En paralelo, el potencial de crecimiento no se limita a la optimización de la operación actual. Callanquitas Este y Oeste muestran extensiones de mineralización aún poco exploradas, incluyendo la reciente identificación de vetas de sulfuros de alta ley. A ello se suma Portachuelo, un objetivo de exploración con presencia de oro, plata y cobre, donde existe un sistema mineralógico interesante y un bajo nivel de perforación histórica. La compañía planea avanzar en permisos y campañas de exploración en esta zona como parte de su estrategia de crecimiento orgánico.
Un elemento central en esta nueva etapa es la participación de Glencore. La multinacional ingresó al accionariado de PPX con una inversión cercana a los US$20 millones, estructurada en equity y warrants, alcanzando aproximadamente el 10% de la compañía. Más allá del capital, Glencore asegura el offtake del 100% de los concentrados del Proyecto Igor y aporta soporte técnico en aspectos clave como metalurgia y recuperación. Los fondos comprometidos se destinan principalmente a exploración y a infraestructura, incluyendo la planta y el relavero, lo que reduce de manera significativa la necesidad de dilución futura. En la práctica, PPX dejó de ser una junior dependiente del mercado para financiarse y pasó a operar con caja propia y respaldo estratégico.
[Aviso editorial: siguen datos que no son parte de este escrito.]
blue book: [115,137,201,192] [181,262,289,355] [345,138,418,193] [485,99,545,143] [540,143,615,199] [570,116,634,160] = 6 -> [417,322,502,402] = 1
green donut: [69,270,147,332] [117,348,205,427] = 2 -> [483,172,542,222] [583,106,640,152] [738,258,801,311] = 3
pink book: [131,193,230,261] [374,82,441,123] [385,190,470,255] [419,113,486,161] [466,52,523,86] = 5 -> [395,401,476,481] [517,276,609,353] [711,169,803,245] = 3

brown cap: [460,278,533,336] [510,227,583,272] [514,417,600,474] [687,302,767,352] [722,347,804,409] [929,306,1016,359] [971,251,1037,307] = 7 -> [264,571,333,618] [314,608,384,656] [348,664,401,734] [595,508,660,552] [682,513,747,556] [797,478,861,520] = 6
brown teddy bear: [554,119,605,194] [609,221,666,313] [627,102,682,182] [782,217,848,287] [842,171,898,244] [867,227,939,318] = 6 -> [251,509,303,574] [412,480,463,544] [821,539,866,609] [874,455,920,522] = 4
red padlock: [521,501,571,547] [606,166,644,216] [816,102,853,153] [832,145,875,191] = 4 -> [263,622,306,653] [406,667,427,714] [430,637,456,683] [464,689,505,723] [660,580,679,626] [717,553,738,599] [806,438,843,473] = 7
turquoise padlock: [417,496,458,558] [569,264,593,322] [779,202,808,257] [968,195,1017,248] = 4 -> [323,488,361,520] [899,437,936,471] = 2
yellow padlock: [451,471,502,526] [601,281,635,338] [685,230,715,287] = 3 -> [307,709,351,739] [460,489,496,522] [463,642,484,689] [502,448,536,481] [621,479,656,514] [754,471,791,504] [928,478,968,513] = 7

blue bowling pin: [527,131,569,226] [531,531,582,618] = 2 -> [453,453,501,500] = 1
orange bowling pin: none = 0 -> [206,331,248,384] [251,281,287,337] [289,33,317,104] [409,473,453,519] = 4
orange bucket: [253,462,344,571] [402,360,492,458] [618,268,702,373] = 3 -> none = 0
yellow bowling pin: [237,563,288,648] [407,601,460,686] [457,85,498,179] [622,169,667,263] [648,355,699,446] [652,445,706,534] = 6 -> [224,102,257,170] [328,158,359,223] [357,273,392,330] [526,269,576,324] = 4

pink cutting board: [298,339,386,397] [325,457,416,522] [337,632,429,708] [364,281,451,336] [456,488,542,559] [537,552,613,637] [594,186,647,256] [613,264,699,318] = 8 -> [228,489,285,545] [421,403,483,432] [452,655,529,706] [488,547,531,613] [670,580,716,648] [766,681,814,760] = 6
Este giro explica buena parte del fuerte re-rating bursátil observado en los últimos años. El mercado dejó de valorar a PPX como una simple exploradora con ingresos marginales y comenzó a reconocerla como una compañía con producción comercial, visibilidad operativa y opciones reales de crecimiento. No obstante, tras una revalorización tan significativa, el foco se desplaza hacia la ejecución. El éxito futuro dependerá de la puesta en marcha oportuna de la planta, de la continuidad de las leyes en Callanquitas y, sobre todo, de los resultados que pueda arrojar la exploración en el distrito Igor.
PPX cotiza en el segmento de capital de riesgo de la BVL (segmento de compañías mineras junior) pero su historia ya no es la de una junior tradicional. Hoy se trata de una minera en transición, con activos productivos, una hoja de ruta clara y el respaldo de uno de los mayores traders de commodities del mundo. El desafío ahora es convertir ese potencial en crecimiento sostenible.